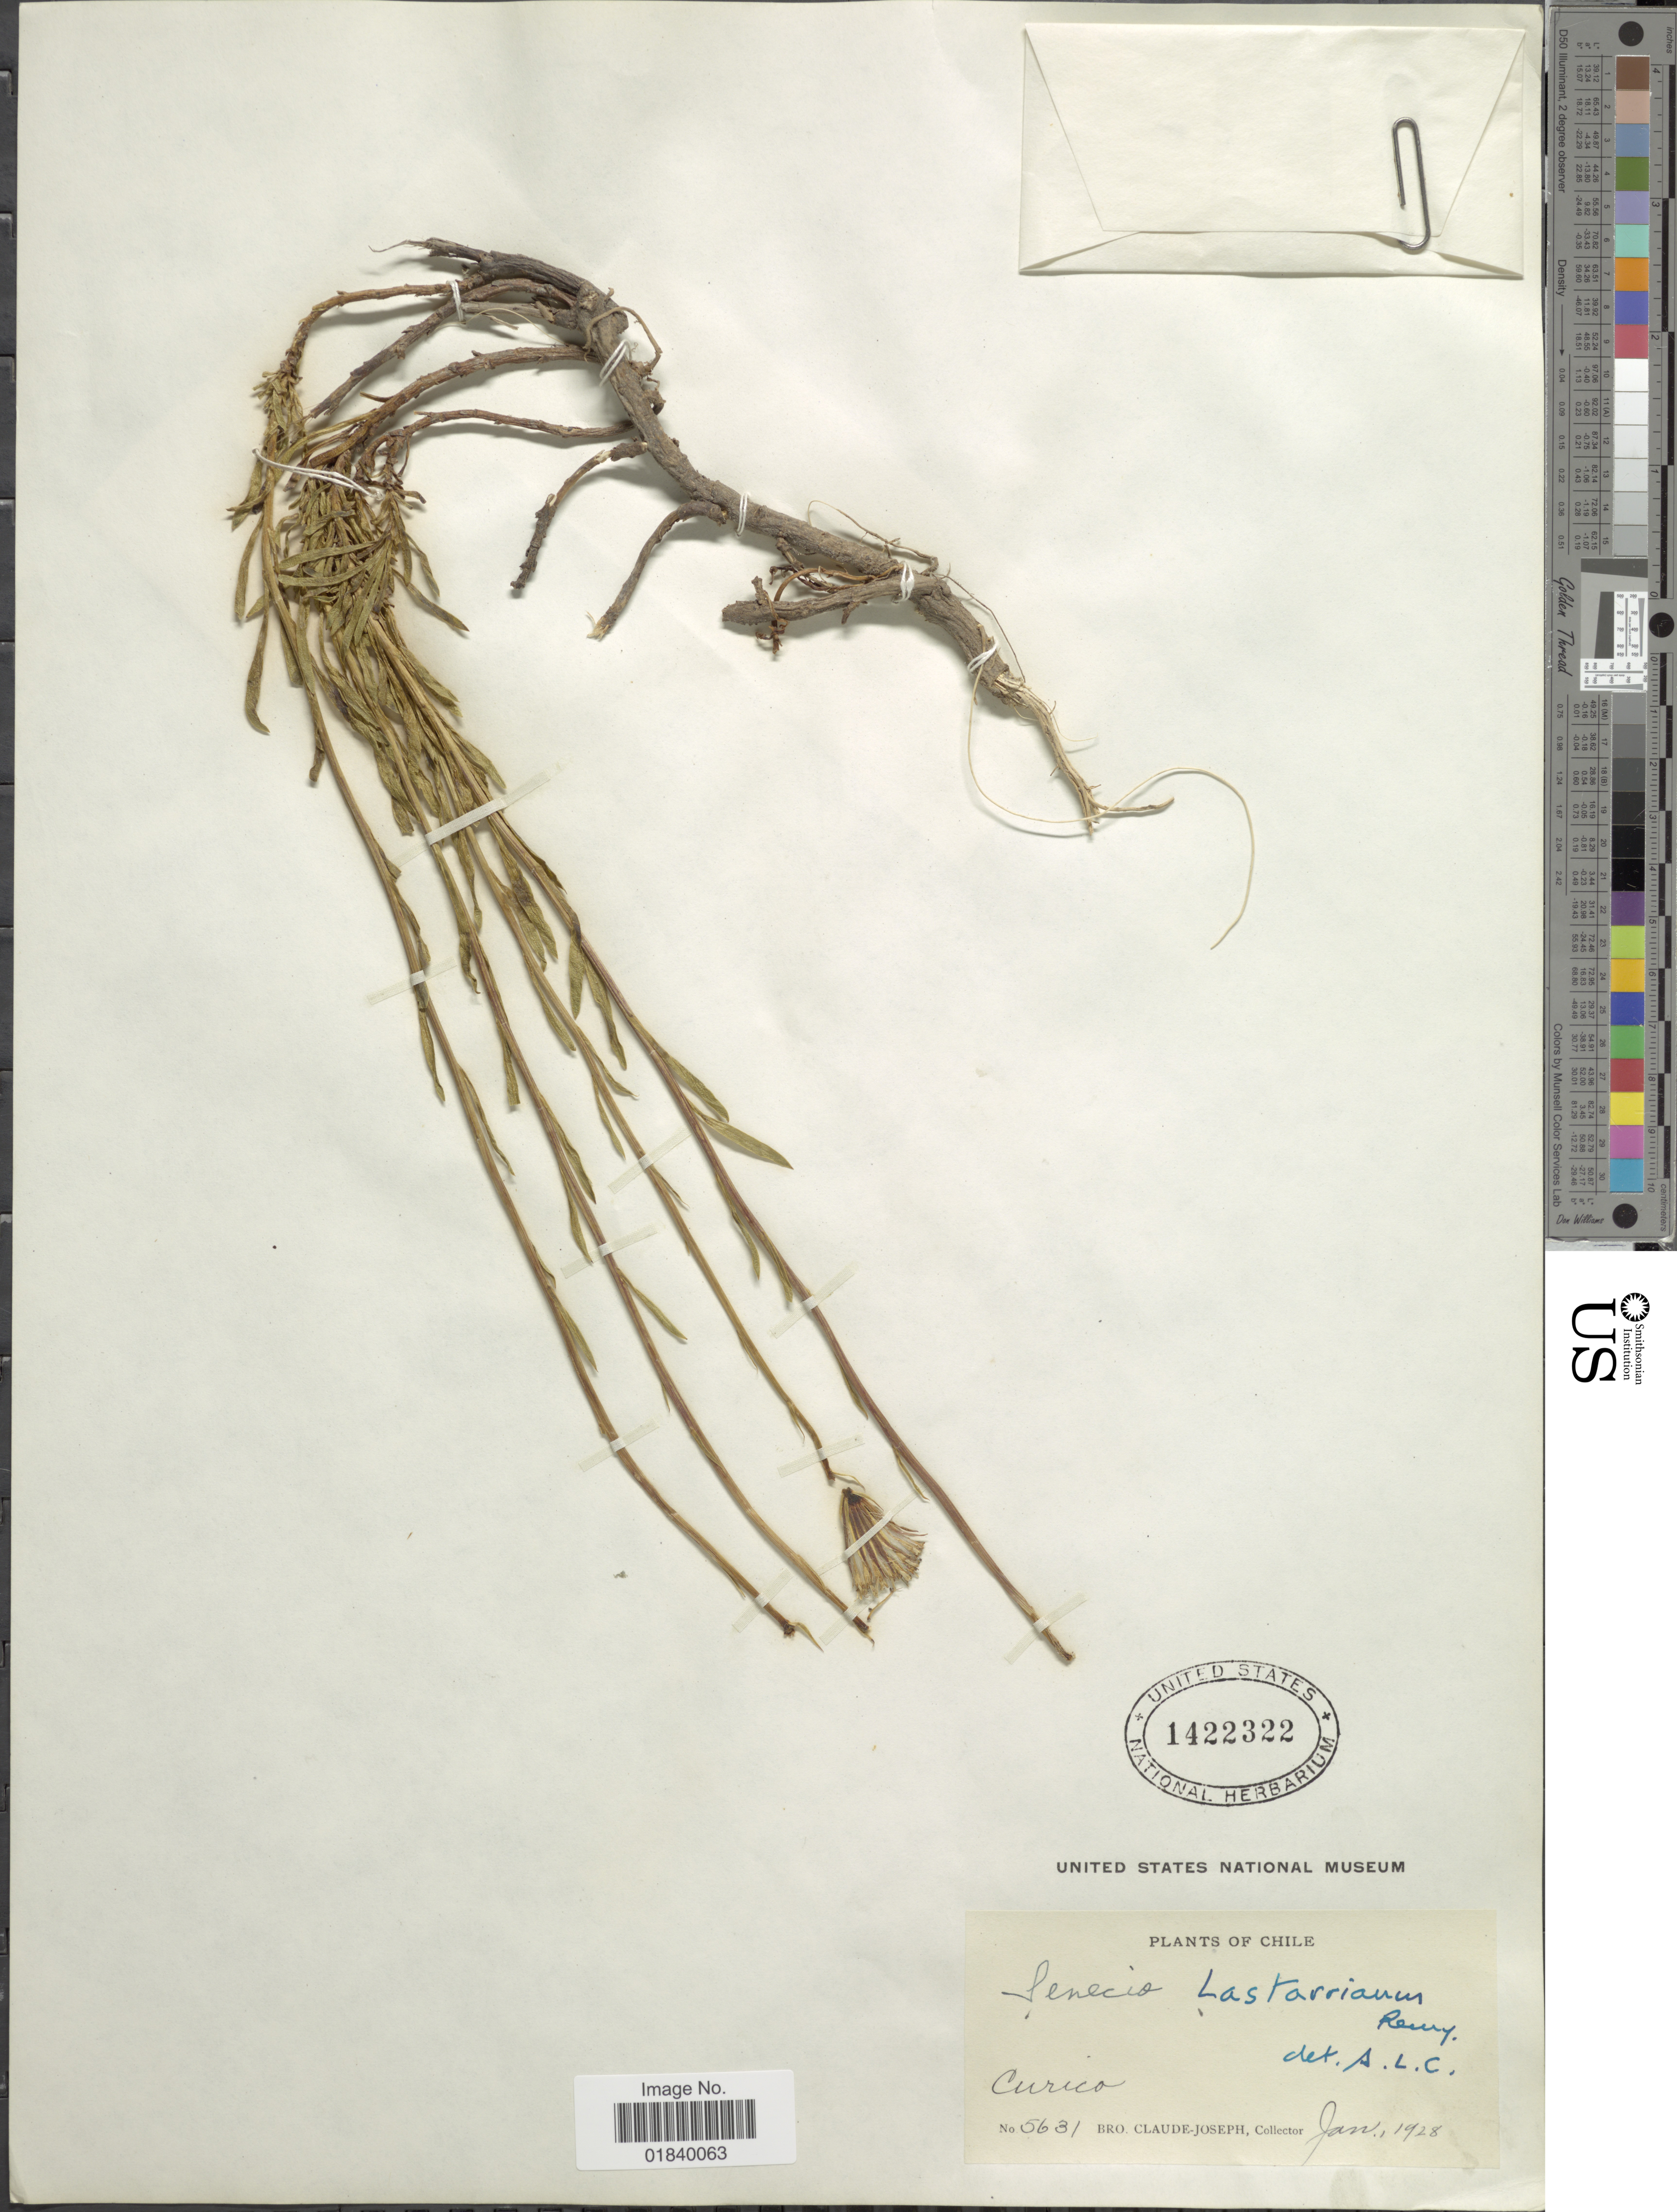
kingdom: Plantae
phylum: Tracheophyta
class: Magnoliopsida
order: Asterales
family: Asteraceae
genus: Senecio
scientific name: Senecio lastarrianus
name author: J. Rémy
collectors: Bro. Claude-Joseph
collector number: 5631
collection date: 1928-01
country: Chile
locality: Curico.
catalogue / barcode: US 1422322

--

SHORT PROBLEM => Can you return every line of the data above word for word, leaving out the pictures?

RESULT BELOW =>
kingdom: Plantae
phylum: Tracheophyta
class: Magnoliopsida
order: Asterales
family: Asteraceae
genus: Senecio
scientific name: Senecio lastarrianus
name author: J. Rémy
collectors: Bro. Claude-Joseph
collector number: 5631
collection date: 1928-01
country: Chile
locality: Curico.
catalogue / barcode: US 1422322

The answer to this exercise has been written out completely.